Dadò chiede piena luce sul caos al Tpc ipotizzando, altrimenti, che la questione venga presa in mano dalla politica. E Gobbi dà per spacciati tre giudici
«Se ci si accorgerà che si tenta in un modo o in un altro di metterla via a tarallucci e vino, e mi riferisco anche al caso di mobbing e del rapporto Galliani, la politica dovrà intervenire». È un Fiorenzo Dadò lancia in resta quello che, intervenuto ieri sera alla trasmissione “La domenica del Corriere” (Teleticino), lascia intendere che se non si farà piena luce sui retroscena relativi al caos al Tribunale penale cantonale, in Gran Consiglio potrebbe chiedere un audit o una Commissione parlamentare di inchiesta (Cpi). «Perché qui il danno d’immagine non lo subiscono uno, due o tre giudici, ma anche tutti gli altri giudici che stanno lavorando in modo eccellente in magistratura. Ed è ovvio che qualcuno dovrà vederci chiaro dalla A alla Z», ha aggiunto il presidente del Centro nonché della Commissione parlamentare giustizia e diritti.

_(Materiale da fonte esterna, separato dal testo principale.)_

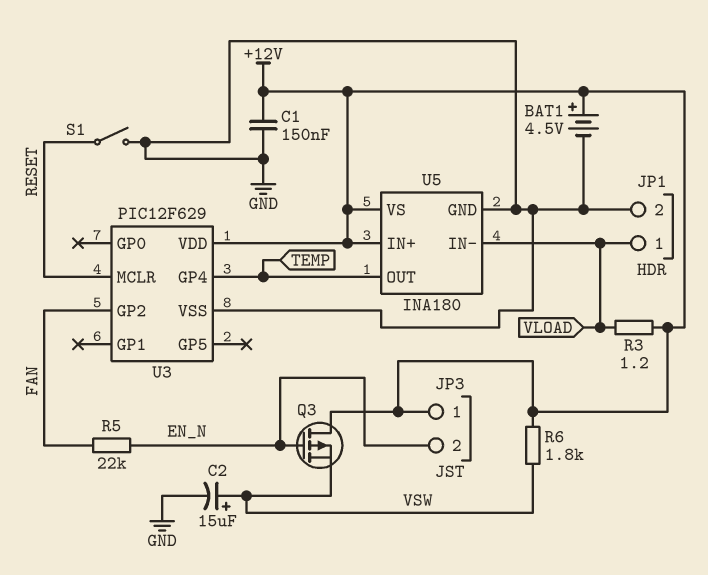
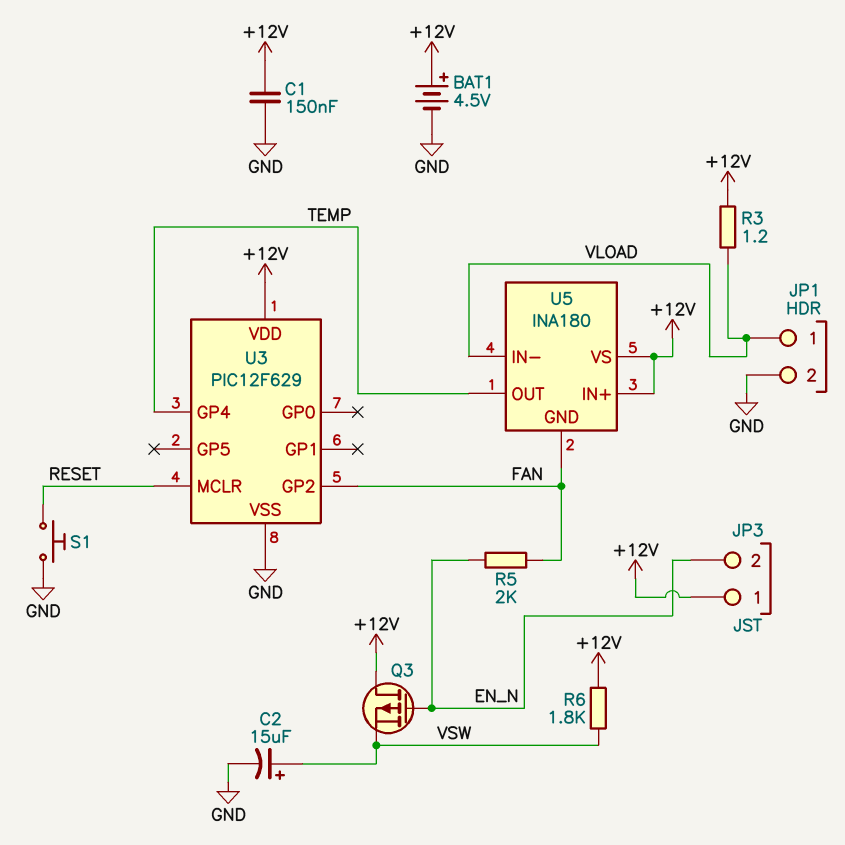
R5: 22k (EN_N, FAN) -> 2k (EN_N, FAN)
S1: switch (GND, RESET) -> button (GND, RESET)
U5 pin GND: GND -> FAN

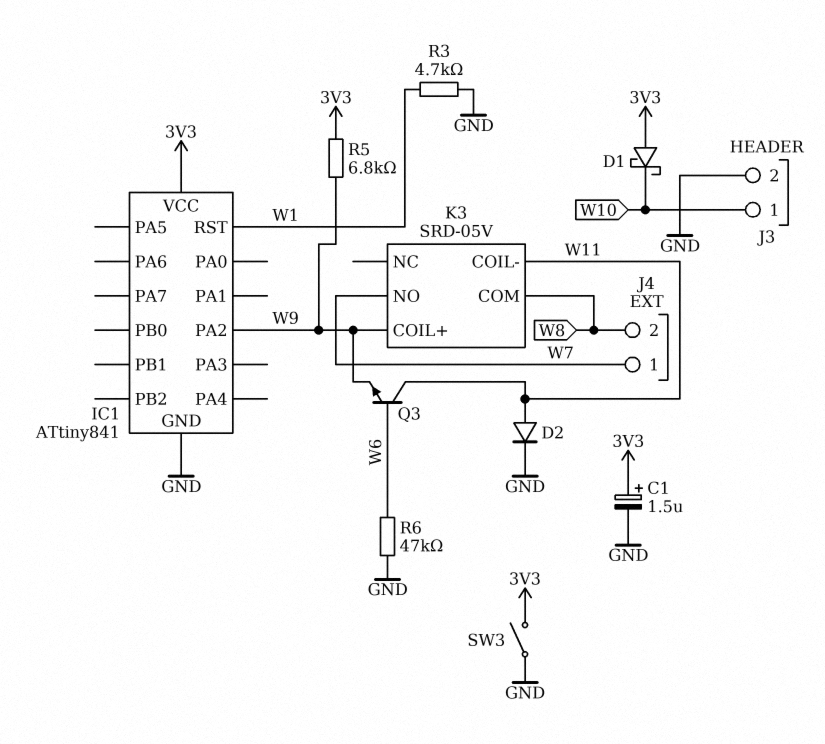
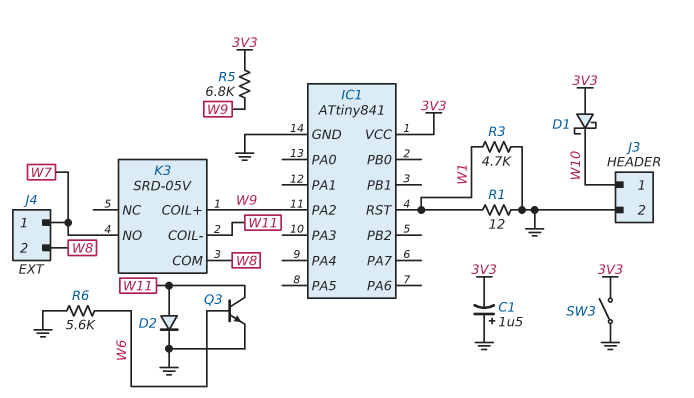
C1: 1.5uF (plus 3V3, minus GND) -> 1.5uF (plus GND, minus 3V3)
Q3: NPN (B W6, C W11, E W9) -> NPN (B W6, C W11, E GND)
R1: none -> 12 (GND, W1)
R6: 47k (GND, W6) -> 5.6k (GND, W6)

Lo scorso 2 ottobre, ricordiamo, un non luogo a procedere è stato emanato dal procuratore pubblico straordinario grigionese Franco Passini per i delitti contro l’onore contestati, tramite una querela, dai giudici Siro Quadri e Francesca Verda Chiocchetti ai colleghi del Tpc Mauro Ermani, Marco Villa e Amos Pagnamenta in relazione ai contenuti della segnalazione fatta dai tre al Consiglio della magistratura. Segnalazione nella quale rimproveravano ai due magistrati presunte mancanze comportamentali. Decreto che Quadri e Verda Chiocchetti hanno deciso di impugnare tramite il loro avvocato Marco Broggini. Il non luogo a procedere per delitti contro l’onore segue quello decretato nelle scorse settimane, sempre dal grigionese Passini, per il reato di pornografia. Anche questo ipotizzato nella querela sporta da Quadri e Verda Chiocchetti, per la foto, tratta da internet, dei due falli giganti, con una donna seduta in mezzo e la scritta ‘Ufficio penale’, inviata nel 2023 dal giudice Ermani alla segretaria del Tpc presunta vittima di mobbing da parte di una collega.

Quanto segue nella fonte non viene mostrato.